In a sea of tech startups, in what is most definitely a technology bubble, getting the word out about yours can be a serious challenge. Even if you have your marketing nailed down and can reach customers easily, how do you get your company name out there into the tech world and connect with industry partners, potential employees, investors, and mentors (outside of the TS network)?
Accelerators are today's epicenters of tech entrepreneurship. Although you might see some accelerators as having an inflated sense of self-importance, and that might be true, I don't think it is a stretch to say that these hubs of the tech economy are good sources of news for up-and-coming tech trends. They are important players in the industry and being a part of one of these established programs will help you and your company make a splash in the ecosystem.
Home Away from Home
Y-Combinator is legendary for its sleep-deprived founders who sacrifice everything for their companies. Techstars is no different. Making sacrifices is part of the deal when you start a company, but it can be taken too far, especially when you are in an environment day and night with people who won't stop or can't stop.
The Techstars office in NYC has a completely open floor plan. You work literally next to and across from a dozen other chaotic companies with their own crises and successes. While this leads to collaboration, it can be totally draining. This is where you are going to work, and basically live, for three months.
Thrive in this environment and use it to your advantage, but don't forget to take breaks. Work from a coffee shop around the corner for an afternoon, hang out at home for a day on the weekends if you can, or go for a run during the middle of the day in Central Park. This will keep you sane and capable of flourishing amidst the chaos.
Product on the Back Burner?
Build product before you get to Techstars. For three months, you are going to be selling, pitching, and life will be reactive as much as proactive. Yes, you will have time to work on product, especially if you have a larger team. At the same time, as a founder you will be frequently distracted and have few extended periods of time to deep-dive into product development. Accept that you will benefit from this learning in the long run and even though it feels like pushing back that next software release is the end of the world at the time, it won't set you back in the long run.

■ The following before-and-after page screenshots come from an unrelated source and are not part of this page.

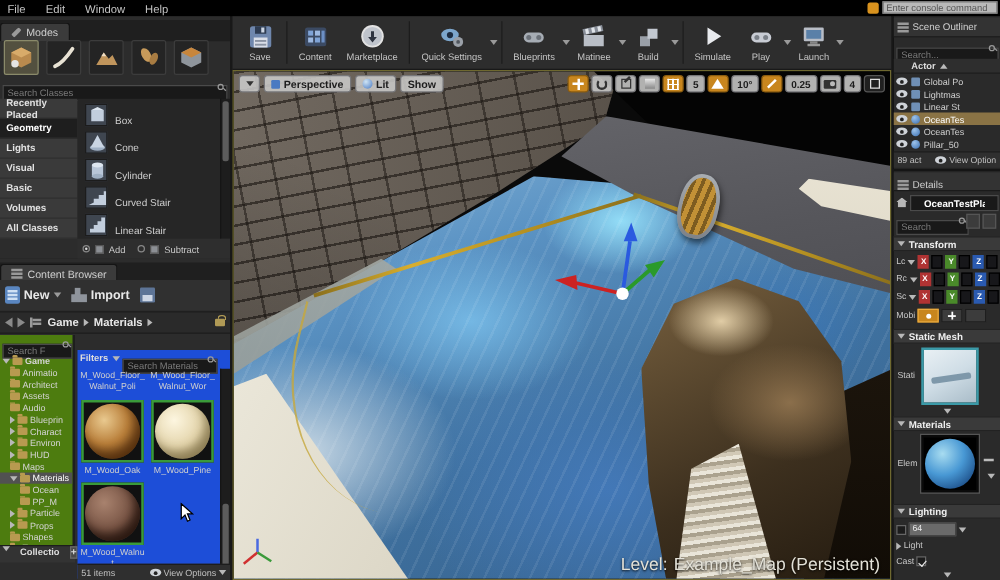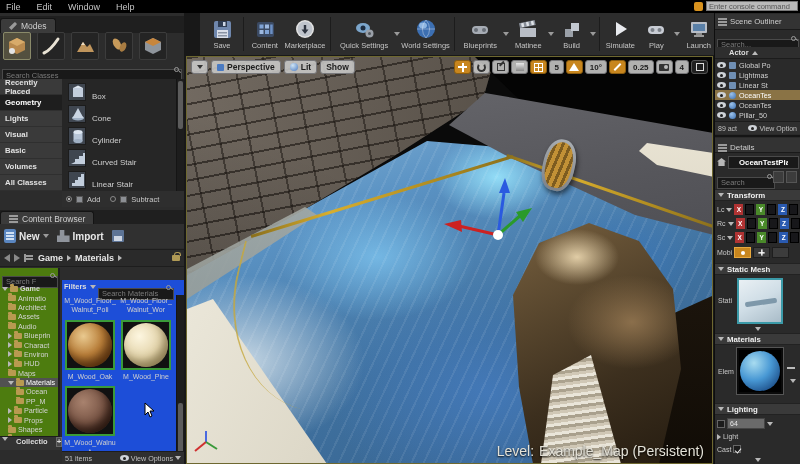--- a/index.html
+++ b/index.html
@@ -41,7 +41,7 @@
   .radio.on::after{content:'';position:absolute;inset:1px;background:#ddd;border-radius:50%}
   .mini-cube{width:7px;height:7px;background:#8c8f94;border:1px solid #555}
   
-  .toolbar{position:absolute;left:200px;top:13px;width:527px;height:43px;background:#2d2d2d;border-bottom:1px solid #191919;display:flex;align-items:center;padding:0 4px}
+  .toolbar{position:absolute;left:186px;top:13px;width:527px;height:43px;background:#2d2d2d;border-bottom:1px solid #191919;display:flex;align-items:center;padding:0 4px}
   .tbtn{display:flex;flex-direction:column;align-items:center;justify-content:center;gap:1px;padding:1px 6px;min-width:36px}
   .tbtn .tlabel{font-size:7.5px;color:#c4c4c4;white-space:nowrap}
   .tsep{width:1px;height:34px;background:#1c1c1c;margin:0 3px}

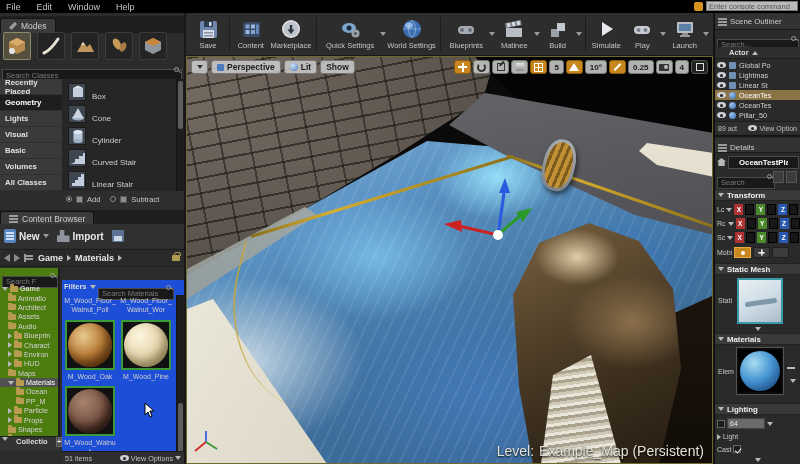--- a/index.html
+++ b/index.html
@@ -362,14 +362,6 @@
         </div>
         <span class="caret"></span>
       </div>
-    <div class="tbtn">
-        <svg width="22" height="22">
-          <circle cx="11" cy="11" r="9" fill="#3c6fb2"></circle>
-          <ellipse cx="8" cy="7.5" rx="4" ry="3" fill="#9cc2ea" opacity="0.85"></ellipse>
-          <path d="M2 11 h18 M11 2 a13 13 0 0 1 0 18 M11 2 a13 13 0 0 0 0 18" stroke="rgba(255,255,255,.35)" fill="none"></path>
-        </svg>
-        <span class="tlabel">World Settings</span>
-      </div>
     <div class="tsep"></div>
     <div class="tbtn-wrap">
         <div class="tbtn">

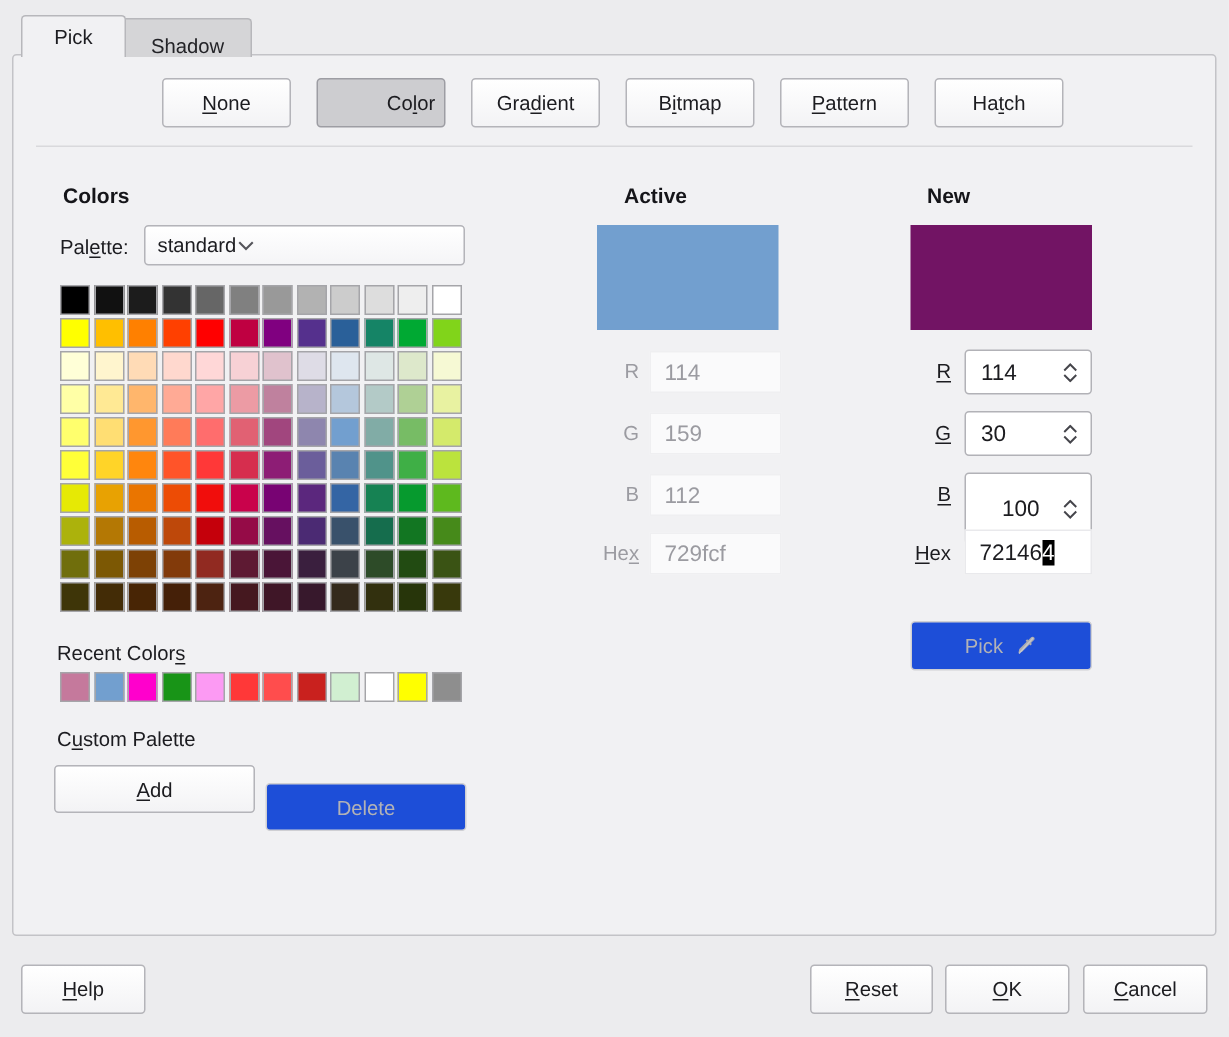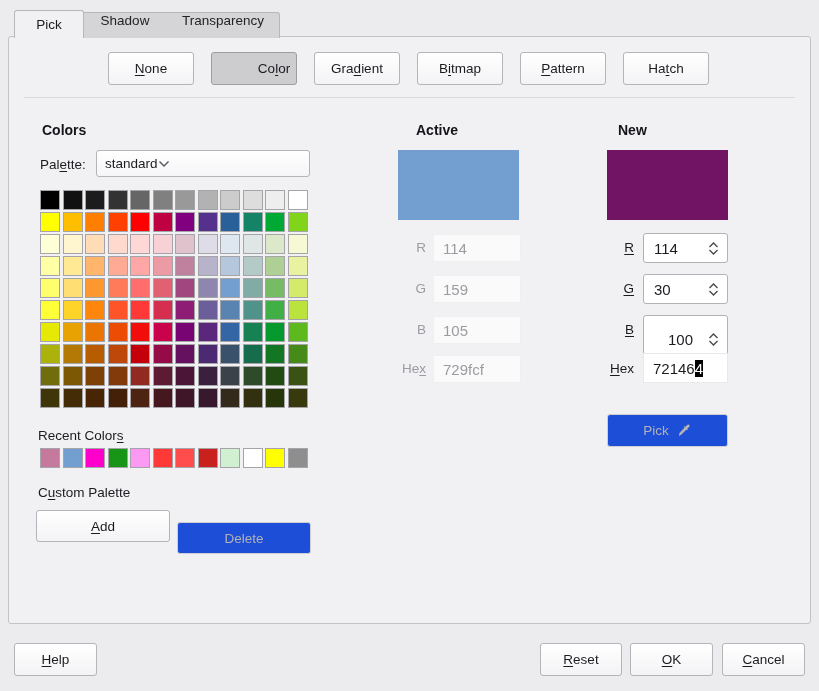--- a/index.html
+++ b/index.html
@@ -25,7 +25,7 @@
     background:#d5d5d7;border:1px solid #b7b7bb;border-bottom:none;
     border-radius:0 3px 0 0;
   }
-  .tab-inactive{display:flex;align-items:flex-start;justify-content:center;height:100%;color:#232327;}
+  .tab-inactive{display:flex;align-items:flex-end;justify-content:center;height:100%;color:#232327;}
   .tab-shadow{width:84px;}
   .tab-transparency{width:112px;}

Accelerators are not incubators. They are more focused on growth than initial development. The more you have to work with when you get there, the more you'll get out of the program
It's a Small World
The startup community is small, the tech entrepreneurship community is smaller, and the Techstars network is a subset thereof. It can be insular and news travels fast. This can be a serious advantage, as I mentioned previously, because complete strangers can step up and help out at the drop of a hat. On the other hand, the game of telephone can spiral out of control and the latest speed bump can turn into a drama. At the end of the day, humans will be human - just be transparent and you can avoid the pitfalls of being embedded in any bubble.
Terms and Conditions
I can't say this enough: Know what you are getting into. Make sure you read and understand how much of your equity you are giving to Techstars as a fee for the program and what you get in return. It's steep. Is it worth that much equity? In my case and in the case of IrisVR, it certainly was. Absolutely. Everyone and every company is different and you need to make up your own mind. The terms are really straightforward - just read them.